Every parent has their own worst fears. For many new parents, worst fears include things like illness, serious medical conditions, or even sudden infant death. But for me, my worst fear was that I was stuck living a life that I didn’t want, that I had made a horrible mistake. My worst fear was that the darkness of my own thoughts revealed the kind of mother I was, that my hateful thoughts meant I did not love my own child. I mean, what kind of mother imagines the unimaginable and is OK with it? What kind of mother wishes she wasn’t a mother? What kind of parent has such hateful thoughts about their own child?
All these years later I can now rationalize those awful thoughts as a combination of sleep deprivation, newborn hell, and postpartum depression. I can logically understand that horrible thoughts do not make someone a horrible mother. And I am able to remind myself that, despite my dark thoughts, my actions were loving.
But even though I am confident that I’m a good mother who loves my children dearly, and haven’t had such hateful thoughts since emerging from the depths of postpartum depression, part of me still hasn’t recovered from the shame of those thoughts. That’s why I’ve kept them to myself for nearly 10 years, getting by with vague descriptions of postpartum depression and the delirium of sleep deprivation.
But what I am realizing is that if I am going to help other parents feel less alone in the dark trenches of parenting, I need to be real, open, and specific about my own grittiness. If I’m going to work to remove the stigma of postpartum depression, I need to paint a full picture and give meaning to what it really looks like.
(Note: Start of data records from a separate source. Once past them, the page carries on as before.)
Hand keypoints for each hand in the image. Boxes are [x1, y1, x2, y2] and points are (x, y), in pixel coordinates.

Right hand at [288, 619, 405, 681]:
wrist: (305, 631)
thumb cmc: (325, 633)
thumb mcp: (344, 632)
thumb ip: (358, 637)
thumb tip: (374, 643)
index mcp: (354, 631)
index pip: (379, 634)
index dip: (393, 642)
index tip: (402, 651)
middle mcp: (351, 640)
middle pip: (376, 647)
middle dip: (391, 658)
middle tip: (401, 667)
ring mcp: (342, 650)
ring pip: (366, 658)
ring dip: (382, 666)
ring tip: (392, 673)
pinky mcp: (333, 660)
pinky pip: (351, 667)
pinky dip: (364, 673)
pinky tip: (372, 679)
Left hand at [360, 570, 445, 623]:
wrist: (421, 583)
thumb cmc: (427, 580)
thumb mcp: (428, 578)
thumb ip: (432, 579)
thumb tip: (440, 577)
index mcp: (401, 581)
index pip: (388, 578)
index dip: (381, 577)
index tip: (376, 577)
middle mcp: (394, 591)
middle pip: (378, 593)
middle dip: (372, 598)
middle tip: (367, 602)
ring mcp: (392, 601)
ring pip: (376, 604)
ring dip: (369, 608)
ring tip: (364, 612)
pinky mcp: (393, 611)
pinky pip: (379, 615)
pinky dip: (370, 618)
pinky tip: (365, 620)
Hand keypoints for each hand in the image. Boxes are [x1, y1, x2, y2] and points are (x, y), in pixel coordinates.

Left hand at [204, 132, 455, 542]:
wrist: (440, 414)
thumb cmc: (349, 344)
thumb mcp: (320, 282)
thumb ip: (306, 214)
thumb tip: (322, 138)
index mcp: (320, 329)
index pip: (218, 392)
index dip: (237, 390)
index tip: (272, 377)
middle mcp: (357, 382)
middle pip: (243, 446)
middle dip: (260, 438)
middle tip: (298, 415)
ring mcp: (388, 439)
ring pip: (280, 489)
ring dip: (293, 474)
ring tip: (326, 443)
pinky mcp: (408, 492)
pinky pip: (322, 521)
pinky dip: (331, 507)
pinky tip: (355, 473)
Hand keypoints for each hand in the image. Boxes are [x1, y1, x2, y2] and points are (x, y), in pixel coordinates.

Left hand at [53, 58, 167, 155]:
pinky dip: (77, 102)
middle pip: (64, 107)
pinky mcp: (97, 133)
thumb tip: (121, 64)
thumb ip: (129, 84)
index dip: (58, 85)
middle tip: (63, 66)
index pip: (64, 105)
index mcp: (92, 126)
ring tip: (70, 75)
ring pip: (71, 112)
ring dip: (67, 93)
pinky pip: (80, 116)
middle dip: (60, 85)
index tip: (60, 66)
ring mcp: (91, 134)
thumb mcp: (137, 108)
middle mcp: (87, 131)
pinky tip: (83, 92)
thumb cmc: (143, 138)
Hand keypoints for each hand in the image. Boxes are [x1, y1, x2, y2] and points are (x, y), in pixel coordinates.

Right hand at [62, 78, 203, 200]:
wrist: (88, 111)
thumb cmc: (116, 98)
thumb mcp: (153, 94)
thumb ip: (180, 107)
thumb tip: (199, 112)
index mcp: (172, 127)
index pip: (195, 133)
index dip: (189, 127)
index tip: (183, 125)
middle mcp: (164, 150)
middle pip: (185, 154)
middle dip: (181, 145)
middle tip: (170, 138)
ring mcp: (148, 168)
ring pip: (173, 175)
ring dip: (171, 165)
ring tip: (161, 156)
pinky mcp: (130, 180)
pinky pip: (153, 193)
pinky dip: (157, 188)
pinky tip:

And if I am going to move past the glossy images of parenthood, I need to share my own ugly, dark, and even scary truths.
Maybe by writing this, I can change my story from one of hateful thoughts to one of loving actions. Maybe by talking about this, we all can change the story from one of shame to one of acceptance. Maybe by being honest about the ugly thoughts and the dark places, we can change the story of motherhood from the glossy, romanticized version to the gritty, true version.
In the end, our unkind — or even hateful — thoughts don’t matter because love is more than a feeling or a thought. Love is an action, a way of carrying on in the midst of the good and the bad.